Scénariste (La Fille à la valise de Valerio Zurlini, 1961), auteur dramatique, metteur en scène et réalisateur napolitain, Giuseppe Patroni Griffi réunit une affiche exceptionelle (Malfitano, Domingo, Raimondi) pour le premier spectacle musical de la RAI conçu selon une formule originale : l’opéra de Puccini tourné en direct, en temps réel et en Mondovision sur les lieux authentiques de l’action à Rome (Sant’Andrea della Valle, château Sant’Angelo, palais Farnèse), tandis que Zubin Mehta dirige l’orchestre de la RAI dans l’auditorium du Conservatoire de Santa Cecilia. L’audimat bat tous les records avec une diffusion dans 107 pays de 5 continents. Lauréat de 3 Emmy Awards en 1992.
2001*Tosca (FR/IT/GB/DE/CH) de Benoît Jacquot
Daniel Toscan du Plantier/Euripide Productions (Paris)-France 3 Cinéma-Integral Film (Dagmar Hürler)-Veradia Film-Télé+ (Alessandro Verdecchi)-Seven Stars Systems-Axiom Films London (Douglas Cummins), 126 min. – av. Angela Georghiu (Floria Tosca), Roberto Alagna (Mario Cavaradossi), Ruggiero Raimondi (le baron Vittelio Scarpia), David Cangelosi (brigadier Spoletta), Sorin Coliban (brigadier Scriarrone), Enrico Fissore (le sacristain), Maurizio Muraro (Cesare Angelotti), Gwynne Howell (le geôlier).

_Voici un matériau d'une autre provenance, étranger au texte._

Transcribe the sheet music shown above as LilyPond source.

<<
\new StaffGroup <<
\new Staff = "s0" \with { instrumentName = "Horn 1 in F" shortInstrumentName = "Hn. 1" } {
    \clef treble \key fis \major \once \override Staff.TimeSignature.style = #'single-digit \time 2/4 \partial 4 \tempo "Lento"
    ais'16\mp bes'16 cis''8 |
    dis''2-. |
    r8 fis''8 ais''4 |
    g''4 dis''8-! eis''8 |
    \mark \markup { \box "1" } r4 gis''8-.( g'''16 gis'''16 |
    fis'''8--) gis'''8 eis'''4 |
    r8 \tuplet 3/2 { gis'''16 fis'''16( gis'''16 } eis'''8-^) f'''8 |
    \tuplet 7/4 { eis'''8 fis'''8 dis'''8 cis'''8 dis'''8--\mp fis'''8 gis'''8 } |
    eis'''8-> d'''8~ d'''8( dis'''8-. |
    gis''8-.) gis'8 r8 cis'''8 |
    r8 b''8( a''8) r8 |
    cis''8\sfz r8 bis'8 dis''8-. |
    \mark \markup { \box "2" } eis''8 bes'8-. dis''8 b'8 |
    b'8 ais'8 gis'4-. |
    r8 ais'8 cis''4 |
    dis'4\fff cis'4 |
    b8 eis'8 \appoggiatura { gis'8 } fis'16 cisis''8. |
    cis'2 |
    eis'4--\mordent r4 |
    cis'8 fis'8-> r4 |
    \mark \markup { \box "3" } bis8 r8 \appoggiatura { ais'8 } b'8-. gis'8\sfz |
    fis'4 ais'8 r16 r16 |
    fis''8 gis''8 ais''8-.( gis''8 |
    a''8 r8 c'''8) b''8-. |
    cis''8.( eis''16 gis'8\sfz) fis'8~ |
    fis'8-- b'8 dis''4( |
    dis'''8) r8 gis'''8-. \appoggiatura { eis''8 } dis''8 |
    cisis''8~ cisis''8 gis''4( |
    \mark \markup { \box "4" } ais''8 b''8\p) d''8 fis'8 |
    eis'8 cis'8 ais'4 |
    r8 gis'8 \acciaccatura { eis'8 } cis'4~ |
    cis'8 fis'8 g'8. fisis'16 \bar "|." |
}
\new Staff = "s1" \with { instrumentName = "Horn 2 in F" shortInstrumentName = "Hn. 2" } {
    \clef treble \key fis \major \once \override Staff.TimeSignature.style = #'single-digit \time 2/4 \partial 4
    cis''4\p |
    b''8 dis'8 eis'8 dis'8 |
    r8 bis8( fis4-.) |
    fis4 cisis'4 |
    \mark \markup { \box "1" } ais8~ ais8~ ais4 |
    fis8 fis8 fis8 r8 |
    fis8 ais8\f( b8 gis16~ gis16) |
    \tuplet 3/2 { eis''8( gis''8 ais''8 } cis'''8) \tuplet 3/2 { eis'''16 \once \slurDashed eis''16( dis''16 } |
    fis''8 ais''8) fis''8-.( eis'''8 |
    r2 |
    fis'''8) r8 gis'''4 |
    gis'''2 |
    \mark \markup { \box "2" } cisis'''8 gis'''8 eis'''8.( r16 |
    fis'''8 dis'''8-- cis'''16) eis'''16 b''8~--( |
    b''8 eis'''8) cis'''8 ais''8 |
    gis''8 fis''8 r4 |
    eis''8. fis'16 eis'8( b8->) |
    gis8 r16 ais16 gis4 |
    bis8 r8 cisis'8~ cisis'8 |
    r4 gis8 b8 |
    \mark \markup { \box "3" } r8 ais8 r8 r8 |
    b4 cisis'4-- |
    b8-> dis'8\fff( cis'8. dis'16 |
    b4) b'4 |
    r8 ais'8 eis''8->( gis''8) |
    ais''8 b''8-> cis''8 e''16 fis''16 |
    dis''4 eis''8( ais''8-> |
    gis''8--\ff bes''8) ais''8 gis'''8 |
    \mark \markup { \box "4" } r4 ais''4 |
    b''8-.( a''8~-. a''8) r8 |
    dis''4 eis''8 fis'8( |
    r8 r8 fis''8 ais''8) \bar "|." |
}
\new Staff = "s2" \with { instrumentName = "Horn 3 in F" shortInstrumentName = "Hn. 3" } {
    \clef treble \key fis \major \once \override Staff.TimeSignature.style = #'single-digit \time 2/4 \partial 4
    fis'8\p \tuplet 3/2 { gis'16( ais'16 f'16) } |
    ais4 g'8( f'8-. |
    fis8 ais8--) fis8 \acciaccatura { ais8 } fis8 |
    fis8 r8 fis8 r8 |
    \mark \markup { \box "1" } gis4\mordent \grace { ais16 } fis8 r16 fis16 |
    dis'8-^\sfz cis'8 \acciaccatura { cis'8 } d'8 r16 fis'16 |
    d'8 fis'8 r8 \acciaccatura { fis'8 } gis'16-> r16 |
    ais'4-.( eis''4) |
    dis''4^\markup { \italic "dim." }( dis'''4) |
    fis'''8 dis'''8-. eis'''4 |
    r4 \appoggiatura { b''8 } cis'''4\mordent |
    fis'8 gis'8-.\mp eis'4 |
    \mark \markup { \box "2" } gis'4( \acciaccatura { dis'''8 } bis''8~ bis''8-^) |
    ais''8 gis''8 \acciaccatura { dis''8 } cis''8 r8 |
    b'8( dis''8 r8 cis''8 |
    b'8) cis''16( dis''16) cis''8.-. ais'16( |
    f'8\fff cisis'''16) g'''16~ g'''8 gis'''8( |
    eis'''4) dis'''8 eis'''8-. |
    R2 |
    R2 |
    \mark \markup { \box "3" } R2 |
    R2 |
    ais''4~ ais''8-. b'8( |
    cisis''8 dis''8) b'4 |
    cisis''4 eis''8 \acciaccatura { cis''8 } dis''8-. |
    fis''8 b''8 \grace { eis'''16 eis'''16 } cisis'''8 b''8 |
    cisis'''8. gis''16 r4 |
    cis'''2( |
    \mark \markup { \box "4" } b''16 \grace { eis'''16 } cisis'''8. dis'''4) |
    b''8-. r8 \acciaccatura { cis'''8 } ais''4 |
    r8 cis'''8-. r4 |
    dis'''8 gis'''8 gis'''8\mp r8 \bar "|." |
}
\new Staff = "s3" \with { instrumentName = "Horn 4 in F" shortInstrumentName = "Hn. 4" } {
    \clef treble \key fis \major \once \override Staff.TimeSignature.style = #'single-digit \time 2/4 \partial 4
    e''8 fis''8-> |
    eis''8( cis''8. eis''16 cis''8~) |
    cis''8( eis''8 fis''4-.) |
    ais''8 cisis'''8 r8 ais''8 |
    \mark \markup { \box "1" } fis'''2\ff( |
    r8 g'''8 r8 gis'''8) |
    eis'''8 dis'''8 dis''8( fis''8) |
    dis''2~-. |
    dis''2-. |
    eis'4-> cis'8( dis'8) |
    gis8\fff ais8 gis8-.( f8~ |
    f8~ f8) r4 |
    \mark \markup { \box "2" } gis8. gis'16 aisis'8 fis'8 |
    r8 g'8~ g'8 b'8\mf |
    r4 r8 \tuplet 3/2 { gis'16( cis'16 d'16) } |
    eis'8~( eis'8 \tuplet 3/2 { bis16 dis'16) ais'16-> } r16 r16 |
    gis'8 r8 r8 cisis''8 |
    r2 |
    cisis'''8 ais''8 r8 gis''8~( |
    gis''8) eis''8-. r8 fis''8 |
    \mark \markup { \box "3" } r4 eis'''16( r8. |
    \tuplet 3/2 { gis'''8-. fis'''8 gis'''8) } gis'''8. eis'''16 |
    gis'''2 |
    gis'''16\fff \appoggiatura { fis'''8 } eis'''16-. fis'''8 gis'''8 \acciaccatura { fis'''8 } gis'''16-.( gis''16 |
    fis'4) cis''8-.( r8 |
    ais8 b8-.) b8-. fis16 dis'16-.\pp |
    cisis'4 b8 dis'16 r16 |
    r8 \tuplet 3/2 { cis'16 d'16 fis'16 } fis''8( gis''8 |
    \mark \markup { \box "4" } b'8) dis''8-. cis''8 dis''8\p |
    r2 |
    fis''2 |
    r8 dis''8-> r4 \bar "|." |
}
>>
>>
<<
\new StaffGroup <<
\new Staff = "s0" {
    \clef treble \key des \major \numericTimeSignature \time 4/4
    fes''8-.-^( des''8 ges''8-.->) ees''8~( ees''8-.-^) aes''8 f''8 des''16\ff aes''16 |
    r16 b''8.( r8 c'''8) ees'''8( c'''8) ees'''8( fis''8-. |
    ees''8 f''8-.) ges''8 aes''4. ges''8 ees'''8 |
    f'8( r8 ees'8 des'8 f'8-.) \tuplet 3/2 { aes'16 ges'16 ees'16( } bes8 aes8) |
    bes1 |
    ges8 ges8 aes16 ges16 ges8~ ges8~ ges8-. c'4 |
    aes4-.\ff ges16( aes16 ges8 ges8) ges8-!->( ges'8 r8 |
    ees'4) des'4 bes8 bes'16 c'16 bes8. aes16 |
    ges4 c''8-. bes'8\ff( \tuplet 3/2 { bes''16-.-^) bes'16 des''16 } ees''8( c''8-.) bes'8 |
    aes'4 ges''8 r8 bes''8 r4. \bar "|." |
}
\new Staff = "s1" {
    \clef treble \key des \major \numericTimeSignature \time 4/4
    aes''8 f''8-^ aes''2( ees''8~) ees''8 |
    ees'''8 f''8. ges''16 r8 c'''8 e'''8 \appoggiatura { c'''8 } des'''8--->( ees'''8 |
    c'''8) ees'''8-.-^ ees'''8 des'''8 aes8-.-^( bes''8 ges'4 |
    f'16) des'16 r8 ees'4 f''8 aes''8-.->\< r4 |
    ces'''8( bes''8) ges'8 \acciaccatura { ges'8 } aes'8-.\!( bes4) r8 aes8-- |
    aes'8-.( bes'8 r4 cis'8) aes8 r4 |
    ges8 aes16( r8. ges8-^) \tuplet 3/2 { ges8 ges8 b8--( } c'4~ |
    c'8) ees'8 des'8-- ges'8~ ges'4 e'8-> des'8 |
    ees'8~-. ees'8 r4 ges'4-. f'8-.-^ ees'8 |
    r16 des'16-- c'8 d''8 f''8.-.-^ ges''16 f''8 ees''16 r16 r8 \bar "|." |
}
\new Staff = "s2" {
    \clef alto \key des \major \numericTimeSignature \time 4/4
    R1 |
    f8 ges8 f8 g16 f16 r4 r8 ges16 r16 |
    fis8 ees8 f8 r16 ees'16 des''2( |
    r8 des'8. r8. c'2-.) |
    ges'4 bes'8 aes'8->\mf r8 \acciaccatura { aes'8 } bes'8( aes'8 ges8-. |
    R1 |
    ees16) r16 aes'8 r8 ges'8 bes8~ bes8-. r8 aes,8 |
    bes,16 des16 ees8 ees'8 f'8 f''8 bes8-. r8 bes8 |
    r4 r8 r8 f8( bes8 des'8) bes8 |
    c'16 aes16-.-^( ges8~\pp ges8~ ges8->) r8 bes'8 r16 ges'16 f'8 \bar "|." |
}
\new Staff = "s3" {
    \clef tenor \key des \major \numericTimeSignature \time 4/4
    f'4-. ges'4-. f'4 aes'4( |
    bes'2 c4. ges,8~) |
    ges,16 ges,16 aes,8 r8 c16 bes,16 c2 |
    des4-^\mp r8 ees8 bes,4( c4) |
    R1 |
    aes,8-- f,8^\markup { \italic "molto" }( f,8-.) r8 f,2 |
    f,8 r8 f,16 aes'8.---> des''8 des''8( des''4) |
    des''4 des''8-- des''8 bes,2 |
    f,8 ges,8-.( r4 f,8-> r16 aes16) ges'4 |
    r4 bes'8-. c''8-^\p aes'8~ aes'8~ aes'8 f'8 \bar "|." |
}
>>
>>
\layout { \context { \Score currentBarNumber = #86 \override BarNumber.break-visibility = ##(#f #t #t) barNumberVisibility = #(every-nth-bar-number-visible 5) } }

Le dernier des grands films-opéras de la prestigieuse série lancée par Toscan du Plantier (Don Giovanni de Joseph Losey, 1979, La Traviata de Franco Zeffirelli, 1982, Carmen de Francesco Rosi, 1984, La Bohème de Luigi Comencini, 1988, Boris Godounov d’Andrzej Zulawski, 1989, et Madame Butterly de Frédéric Mitterrand, 1995). Le tournage s’opère avec une des premières caméras numériques dans un studio de la banlieue de Cologne (des immenses décors à l’échelle réelle construits à Rome et transportés par avion) et dans la capitale italienne pour les vues historiques. La musique est enregistrée à Londres (Abbey Road Studios) par les solistes, les chœurs et l’orchestre de Covent Garden, dirigés par Antonio Pappano. La réalisation de Benoît Jacquot est à la fois sensuelle, chromatiquement séduisante et rigoureuse (avec insertions infographiques d’images en noir et blanc où l’on voit inopinément l’orchestre ou les chanteurs en studio) : l’interprétation en play-back autorise des mimiques en gros plan rarement vues dans ce type de films, voire des passages murmurés que l’on entend en même temps chantés en fond sonore. Complété par ces artifices de distanciation proprement cinématographiques, le résultat, plus original que convaincant, s’approche parfois du clip psychédélique, mais les amateurs d’opéra n’ont pas à se plaindre : Georghiu et Alagna (mariés dans la vie) sont saisissants. Avant-première mondiale au festival de Venise 2001, puis au festival de Toronto.
2020(tv) Tosca / Scarpia, fantôme de la nuit (FI) de Christof Loy (th) et Hannu Kamppila (tv)
Opéra National de Finlande/Finlands nationalopera, Helsinki (Arte 5.4.20), 125 min. - av. Ausriné Stundité (Flora Tosca), Andrea Carè (Mario Cavaradossi), Tuomas Pursio (le baron Vittelio Scarpia), Tapani Plathan (Cesare Angelotti), Matias Haakana (Spoletta), Nicholas Söderlund (Sciarrone), Heikki Aalto (le sacristain), Henri Uusitalo, Iitu Pelo.